1) a convex problem which means a unique solution and a lot of already existing technology can be used

2) the "kernel trick" which enables us to learn in complicated spaces without computing the transformations

3) can be trained online, which makes them great for huge datasets (here the point 2) might not apply - but there exist ways - if someone's interested I can point out some papers)

There is an ongoing craze about deep belief networks developed by Hinton et al. (who is teaching this course) who came up with an algorithm that can train them reasonably well (there exist local optima and such, so it's far from ideal). Some of the reasons they're popular

1) they seem to be winning algorithm for many competitions / datasets, ranging from classification in computer vision to speech recognition and if I'm not mistaken even parsing. They are for example used in the newer Androids.

2) DBNs can be used in an unsupervised mode to _automatically_ learn different representations (features) of the data, which can be then used in subsequent stages of the classification pipeline. This makes them very interesting because while labelled data might be hard to get by, we have a lot of unlabelled datasets thanks to the Internet.
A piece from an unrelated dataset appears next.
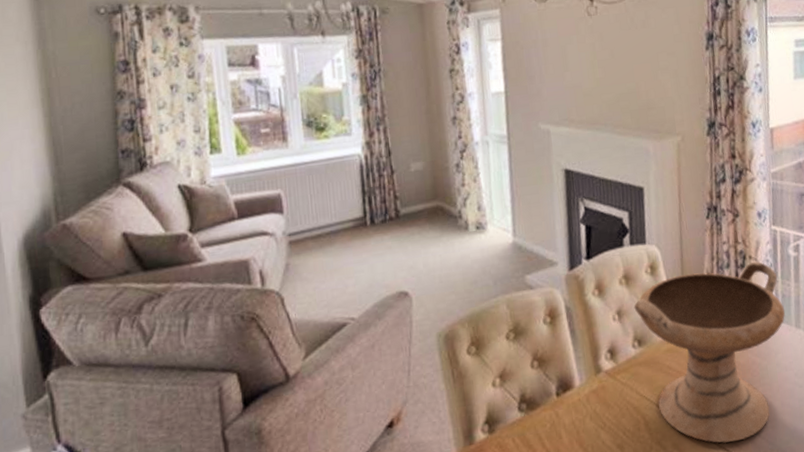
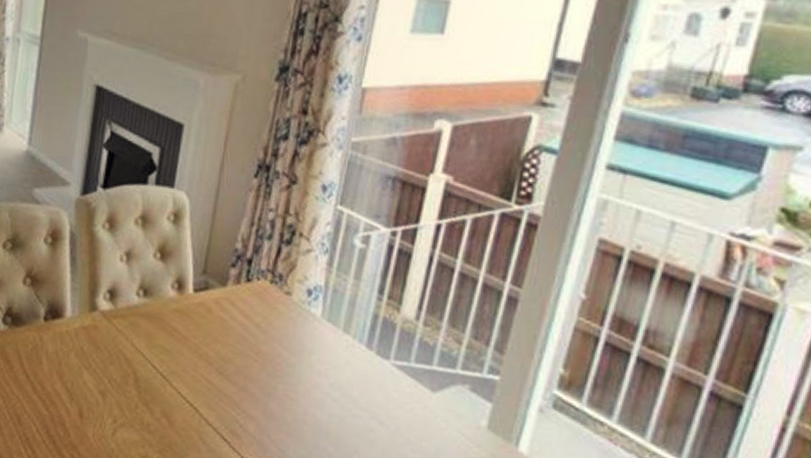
decorative bowl: present [634,261,785,443] -> none [146,232,333,435]

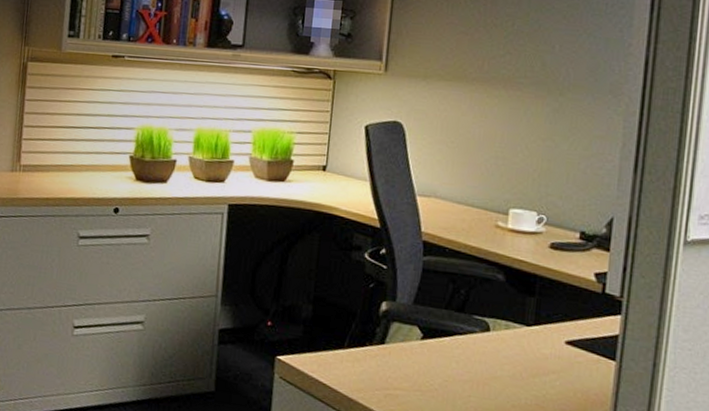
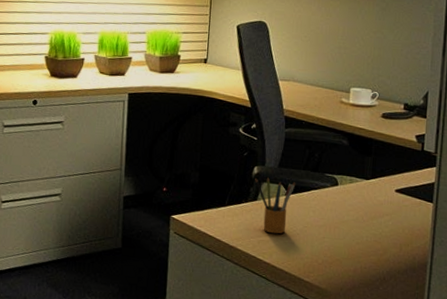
pencil box: none [382,315,435,388] -> present [255,176,296,234]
As what they can do - see the work by Andrew Ng when they automatically learned a cat detector.

3) DBS are "similar" to biological neural networks, so one might think they have the necessary richness for many interesting AI applications.



"SVMs. . .3)can be trained online, which makes them great for huge datasets (here the point 2) might not apply - but there exist ways - if someone's interested I can point out some papers)"

Please do. I want to read some about SVMs since i haven't heard that much about them.